Piccolo preambolo.
Per uno come me, che con questa band c'è cresciuto, che li ha prima amati, poi discussi, che ne ha seguito le sorti prima passionalmente poi quasi nauseato da tante storyline degne di Beautiful, i VERI
Rhapsody non esistono più.
Ci sono due band, una di
Luca Turilli e l'altra di
Alex Staropoli, ma nessuna dei due nonostante i monicker sono i veri Rhapsody, mi spiace.
E poi c'è
Fabio Lione che ha salutato tutti, lasciando il proprio ruolo a
Giacomo Voli, a cui è stato a mio avviso riservato il compito più arduo, ovvero quello di reinterpretare brani che ci hanno accompagnato in questi lunghi 20 anni, che abbiamo imparato a memoria, di cui abbiamo cantato a squarciagola i ritornelli, abituati ad ascoltare la voce di Lione come fosse il Padre Nostro, con QUEI suoni, con QUELLA produzione.
Le operazioni di ri-registrazione dei vecchi brani solitamente non portano a nulla di buono, l'effetto nostalgia è troppo, troppo accentuato e non si riesce a distaccarsi oggettivamente da un qualcosa che ormai fa parte di noi stessi.
L'unica cosa buona di questo "
Legendary Years" è il trovarsi dopo soli tre brani a chiedersi "
ma che razza di brani meravigliosi scrivevano i Rhapsody??? ma come facevano???" e ripetere questo mantra ogni 15/20 minuti, fino al termine dei 74 minuti che danno forma a questa scorribanda nella vita dei Rhapsody, oggi basati unicamente sulla figura di Alex Staropoli, peraltro l'unico che non ha voluto partecipare all'operazione Rhapsody Reunion per festeggiare con un tour mondiale il ventennale di "Legendary Tales".
Il punto caldo di tutta questa riregistrazione è senza dubbio "
com'è Voli??" La mia risposta non sarà diplomatica ma sincera: non regge il passo con Lione.
Ovviamente è bravo a cantare, ci mancherebbe, ma trovo la sua voce troppo esile per i brani dei Rhapsody, perlomeno per quelli vecchi.
Basti ascoltare le strofe di "
Land of Immortals" in cui non riesce a dare quella profondità, quel vigore, quell'intensità che a Lione già nel 1997 veniva così naturale e spontaneo.
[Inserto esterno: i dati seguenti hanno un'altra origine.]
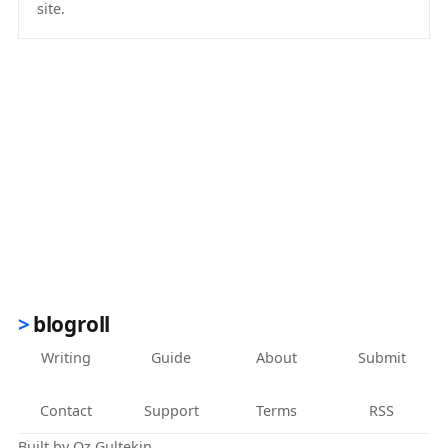
site.
(opens in new tab)
blogroll
Writing
Guide
About
Submit
Contact
Support
Terms
RSS
Built by
Oz Gultekin
.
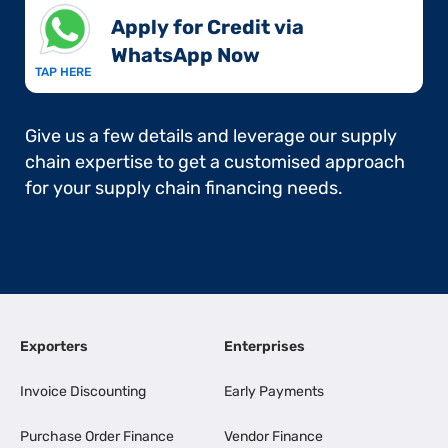
Apply for Credit via
WhatsApp Now​
TAP HERE
Give us a few details and leverage our supply
chain expertise to get a customised approach
for your supply chain financing needs.
Exporters
Enterprises
Invoice Discounting
Early Payments
Purchase Order Finance
Vendor Finance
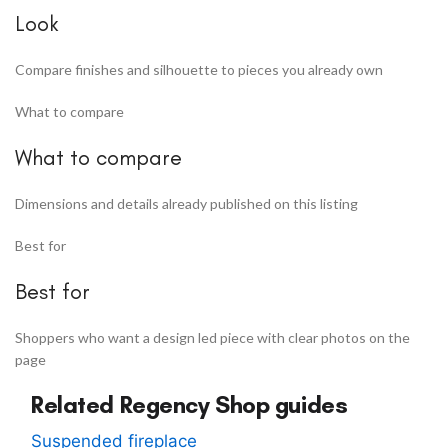
Look
Compare finishes and silhouette to pieces you already own
What to compare
What to compare
Dimensions and details already published on this listing
Best for
Best for
Shoppers who want a design led piece with clear photos on the
page
Related Regency Shop guides
Suspended fireplace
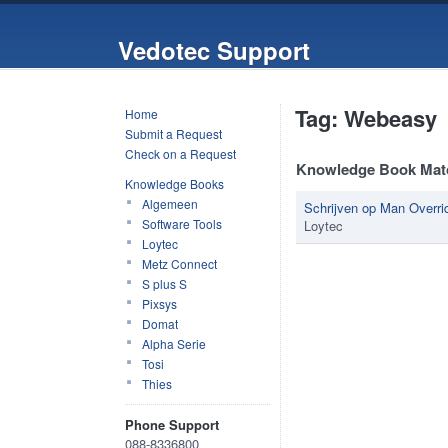
Vedotec Support
Tag: Webeasy
Home
Submit a Request
Check on a Request
Knowledge Book Mat
Knowledge Books
Algemeen
Schrijven op Man Overr
Software Tools
Loytec
Loytec
Metz Connect
S plus S
Pixsys
Domat
Alpha Serie
Tosi
Thies
Phone Support
088-8336800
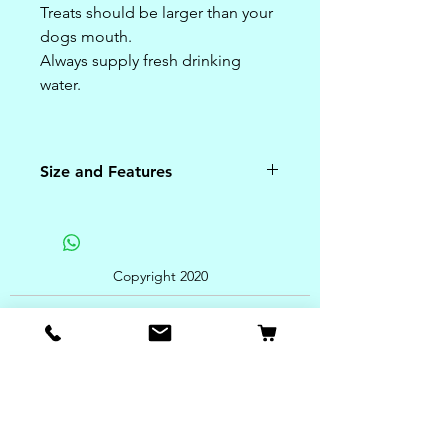
Treats should be larger than your
dogs mouth.
Always supply fresh drinking
water.
Size and Features
4 Chews inside
Ingredients:
American Beefhide and Natural
Copyright 2020
Bacon Flavor
Feeding Instructions:
For best results, give
large dogs one chew every other
day to help prevent tartar build-
up and freshen breath.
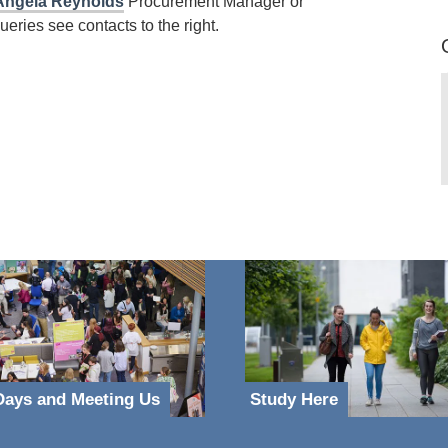
Angela Reynolds
Procurement Manager or
eries see contacts to the right.
ays and Meeting Us
Study Here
In qualche brano, come questo perlappunto o la ballad "
Wings of Destiny" in cui è palese che "manchi qualcosa", l'effetto è molto accentuato, in altri la disparità si fa minore ("
Holy Thunderforce" tra le migliori!) ma in generale si ha l'impressione che i Rhapsody abbiano solo trovato un buon cantante e non IL cantante che in maniera unica ha saputo interpretare quei testi.
Della tracklist poco si può criticare, il periodo scelto dalla band va dal primo disco al meraviglioso "
Power of the Dragonflame" del 2002, di cui al massimo mi cruccio che siano state estratti solamente due brani, ma per il resto si pesca in un repertorio assolutamente di eccellenza; magari tralasciare una "
Dark Tower of Abyss" per una più fresca e veloce "
Steelgods Of The Last Apocalypse, "
The Pride Of The Tyrant" o "
Rage of the Winter", ma sono quisquilie. La produzione invece, per quanto brillante e piuttosto fedele all'originale, perde un po' in potenza ed ignoranza, contribuendo insieme alla timbrica più asettica di Voli ad alleggerire troppo il carico di brani che invece di potenza ne avrebbero in abbondanza.
Purtroppo alla luce di millemila ascolti, questo "
Legendary Years" non riesce a decollare, non restituisce fulgore a questa incarnazione dei Rhapsody; perdipiù, essendo stato pubblicato a se' stante, risulta un'operazione fin troppo gravosa per Voli, che senza dubbio avrebbe figurato meglio in brani nuovi, scritti con e per lui, magari allegando questo come bonus per accrescere la curiosità e l'hype attorno alla nuova incarnazione della band: messa così è "solo" una curiosità che viene presto spenta da un paragone che non ha senso di esistere.
Che dire? Vista la deriva ahimè hollywoodiana presa da Luca Turilli personalmente continuo a confidare nella parte più "metallosa" di Staropoli e nell'ascoltare un Voli più corposo ed intenso nel prossimo disco dei Rhapsody of Fire ma "Legendary Years" al momento è solo un piacevole e nostalgico viaggio nel passato, un passato che però ci fa un po' rimpiangere il presente...
Non ci resta che sperare nel prossimo futuro.